The projections blinked away, as if someone had flipped a switch.
In a way, Kenric had.
“Well,” Oralie said, curling her fingers around the cache and leaning against the trunk of the Panakes. “That… wasn’t what I was expecting.”
“Me neither,” Sophie agreed, trying to figure out which emotion to go with.
The memory had been intense, and fascinating, and devastating—but also ridiculously disappointing, and maddening, and pointless.
That was all they had to help Keefe?
A new word that meant nothing, a vague mention of a conversation with Fintan about stellarlune—where he apparently didn’t know anything—and Kenric and Oralie’s star-crossed love story?
“It’s okay,” Oralie told her, slipping her cache into a pocket hidden in her gown. “This isn’t the dead end you’re thinking it is.”
“Why? Did it finally trigger the other memories?”
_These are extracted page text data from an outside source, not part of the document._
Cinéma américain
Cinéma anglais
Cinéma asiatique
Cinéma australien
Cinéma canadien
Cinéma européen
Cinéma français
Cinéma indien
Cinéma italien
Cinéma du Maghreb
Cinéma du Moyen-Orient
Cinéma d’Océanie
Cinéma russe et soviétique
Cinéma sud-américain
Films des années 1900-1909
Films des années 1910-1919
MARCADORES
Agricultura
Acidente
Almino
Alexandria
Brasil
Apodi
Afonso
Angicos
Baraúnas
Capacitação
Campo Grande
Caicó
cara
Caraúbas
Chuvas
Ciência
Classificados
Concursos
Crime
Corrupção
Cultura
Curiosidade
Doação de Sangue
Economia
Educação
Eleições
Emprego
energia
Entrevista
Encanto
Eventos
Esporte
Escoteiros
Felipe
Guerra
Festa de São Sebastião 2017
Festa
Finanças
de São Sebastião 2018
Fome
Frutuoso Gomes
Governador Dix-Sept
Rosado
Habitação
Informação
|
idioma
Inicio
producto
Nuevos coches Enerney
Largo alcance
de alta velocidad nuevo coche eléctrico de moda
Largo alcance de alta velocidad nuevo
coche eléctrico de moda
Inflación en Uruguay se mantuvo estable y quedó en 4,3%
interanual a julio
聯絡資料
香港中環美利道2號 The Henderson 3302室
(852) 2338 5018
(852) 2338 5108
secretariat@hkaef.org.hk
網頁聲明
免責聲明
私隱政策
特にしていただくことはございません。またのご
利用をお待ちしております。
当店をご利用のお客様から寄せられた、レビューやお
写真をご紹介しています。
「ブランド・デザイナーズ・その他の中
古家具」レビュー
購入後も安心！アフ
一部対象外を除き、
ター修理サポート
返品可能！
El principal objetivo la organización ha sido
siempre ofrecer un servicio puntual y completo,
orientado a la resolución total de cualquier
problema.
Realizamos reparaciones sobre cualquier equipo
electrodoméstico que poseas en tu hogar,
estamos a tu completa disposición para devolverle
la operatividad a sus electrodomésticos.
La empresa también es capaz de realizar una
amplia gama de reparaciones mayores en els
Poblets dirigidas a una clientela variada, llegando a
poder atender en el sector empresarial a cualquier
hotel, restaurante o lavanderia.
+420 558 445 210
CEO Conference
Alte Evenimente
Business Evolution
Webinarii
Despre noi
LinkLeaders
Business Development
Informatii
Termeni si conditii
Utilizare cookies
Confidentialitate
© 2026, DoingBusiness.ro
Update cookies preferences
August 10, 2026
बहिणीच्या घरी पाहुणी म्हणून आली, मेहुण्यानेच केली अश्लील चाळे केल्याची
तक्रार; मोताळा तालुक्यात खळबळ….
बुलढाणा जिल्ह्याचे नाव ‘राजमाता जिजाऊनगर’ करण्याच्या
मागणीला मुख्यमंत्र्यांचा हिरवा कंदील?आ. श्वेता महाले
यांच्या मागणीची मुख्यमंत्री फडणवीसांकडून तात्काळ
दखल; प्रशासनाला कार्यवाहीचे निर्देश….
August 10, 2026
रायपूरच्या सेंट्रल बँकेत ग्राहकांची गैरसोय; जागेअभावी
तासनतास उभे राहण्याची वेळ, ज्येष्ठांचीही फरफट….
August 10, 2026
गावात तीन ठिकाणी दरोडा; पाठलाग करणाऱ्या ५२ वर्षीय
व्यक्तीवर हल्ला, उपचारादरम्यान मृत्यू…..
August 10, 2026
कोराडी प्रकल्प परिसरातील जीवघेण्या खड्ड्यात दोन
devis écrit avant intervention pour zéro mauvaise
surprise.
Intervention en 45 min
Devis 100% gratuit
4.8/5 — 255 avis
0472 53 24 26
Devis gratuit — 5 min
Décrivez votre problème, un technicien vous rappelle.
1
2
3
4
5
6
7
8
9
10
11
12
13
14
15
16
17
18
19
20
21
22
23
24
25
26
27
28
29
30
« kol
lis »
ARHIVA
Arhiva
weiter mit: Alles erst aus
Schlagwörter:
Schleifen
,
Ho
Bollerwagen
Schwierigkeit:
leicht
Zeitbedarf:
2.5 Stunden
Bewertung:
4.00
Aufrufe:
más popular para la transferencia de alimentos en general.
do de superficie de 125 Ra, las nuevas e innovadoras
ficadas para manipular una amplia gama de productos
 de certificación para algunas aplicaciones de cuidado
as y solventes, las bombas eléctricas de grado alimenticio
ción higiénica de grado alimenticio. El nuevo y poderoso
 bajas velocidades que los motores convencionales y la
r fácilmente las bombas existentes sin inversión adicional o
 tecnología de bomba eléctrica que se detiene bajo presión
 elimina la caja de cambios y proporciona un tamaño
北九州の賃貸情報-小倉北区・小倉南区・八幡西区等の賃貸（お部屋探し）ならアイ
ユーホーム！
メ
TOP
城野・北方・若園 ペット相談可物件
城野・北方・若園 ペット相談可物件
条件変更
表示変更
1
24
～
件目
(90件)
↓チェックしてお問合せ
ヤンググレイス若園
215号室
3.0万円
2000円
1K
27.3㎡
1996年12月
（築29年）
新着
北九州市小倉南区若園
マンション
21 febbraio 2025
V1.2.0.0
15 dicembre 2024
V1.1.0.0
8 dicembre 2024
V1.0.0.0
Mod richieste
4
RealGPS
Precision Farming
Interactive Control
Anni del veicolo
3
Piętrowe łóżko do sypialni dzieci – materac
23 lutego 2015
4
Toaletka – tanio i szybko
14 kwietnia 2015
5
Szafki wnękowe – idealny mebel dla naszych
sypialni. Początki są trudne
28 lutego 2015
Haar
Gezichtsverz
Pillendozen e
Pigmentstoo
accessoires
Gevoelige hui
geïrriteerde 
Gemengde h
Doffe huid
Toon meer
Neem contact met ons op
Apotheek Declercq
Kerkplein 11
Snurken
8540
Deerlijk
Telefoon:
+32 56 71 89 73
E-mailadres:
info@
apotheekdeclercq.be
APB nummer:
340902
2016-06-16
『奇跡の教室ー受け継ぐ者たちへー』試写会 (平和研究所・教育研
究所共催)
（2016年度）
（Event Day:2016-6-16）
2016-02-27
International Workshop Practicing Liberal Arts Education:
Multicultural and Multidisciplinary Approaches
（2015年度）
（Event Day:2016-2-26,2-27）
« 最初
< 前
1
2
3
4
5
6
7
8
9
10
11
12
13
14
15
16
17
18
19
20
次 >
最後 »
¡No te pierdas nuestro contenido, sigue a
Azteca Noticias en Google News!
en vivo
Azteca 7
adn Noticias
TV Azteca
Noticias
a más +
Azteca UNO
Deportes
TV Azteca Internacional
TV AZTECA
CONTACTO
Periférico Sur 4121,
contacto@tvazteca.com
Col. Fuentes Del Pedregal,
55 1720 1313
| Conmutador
“No. But I know where we can find them. Kenric’s cache clearly has the information we need. That must be why he asked me to give it to you if something happened to him, and why he made sure I had a way to open it. It works differently than mine, since there are multiple memories inside, but the access sequence is actually a little easier.” She held out her hand. “I’ll show you.”
Sophie’s heart dropped into the sloshiest part of her stomach.
Oralie stepped closer, taking Sophie by her shoulders. “Please tell me the panic I’m feeling isn’t because you lost Kenric’s cache.”
Oh, but it was so much worse than that.
Sophie stared at her boots, knowing she had no choice but to explain the whole miserable mess—from Keefe stealing the cache away from her and using it to bribe his way into the Neverseen, to him taking it back when he escaped and then finding out that he’d actually stolen a fake.
Oralie tightened her grip on Sophie’s shoulders. “How could you not tell me about this sooner?”
“Uh, the Council hasn’t exactly been super supportive and friendly, remember?” Sophie argued.
“I have. And I could’ve helped you get it back!”
“How?”
“I… don’t know,” Oralie admitted. “But that doesn’t mean I wouldn’t have found a way, or that you were right to keep this a secret!”
She had a point.
But Sophie wasn’t in the mood to apologize.
Oralie dropped her hands and stepped back, letting out a long, heavy breath. “This has to stop, Sophie. We have to start working together. No more secrets. No more lies. You don’t have to like me or forgive me—but you do have to trust me. And I’ll do the same for you. There’s too much at stake—and not just for Keefe. I don’t know what Elysian is, or what it has to do with stellarlune, but the fear I can now remember feeling in Kenric was unlike anything I’ve ever experienced from him. He was always calm and collected, even under incredibly fraught circumstances. So for him to be that worried…” Her voice hitched and she turned away. “We have to find his cache—now.”
“Okay, but how?” Sophie repeated.
Oralie stood taller, smoothing her gown. “I suppose we should start with you telling me everything you’ve already tried. Maybe that’ll help us spot something you overlooked.”
“We haven’t really tried anything,” Sophie reluctantly admitted. “There were too many other things going on. I did think about asking Fintan when I met with him, but our deal only allowed me to ask him one question, and there was something else I needed to know more. Plus, I’m sure the Neverseen moved the caches after he was captured, so anything he could’ve told me would be useless anyway. But… I guess we could try making another deal with him just in case—or wait. What about Glimmer? You guys have her in custody, right?”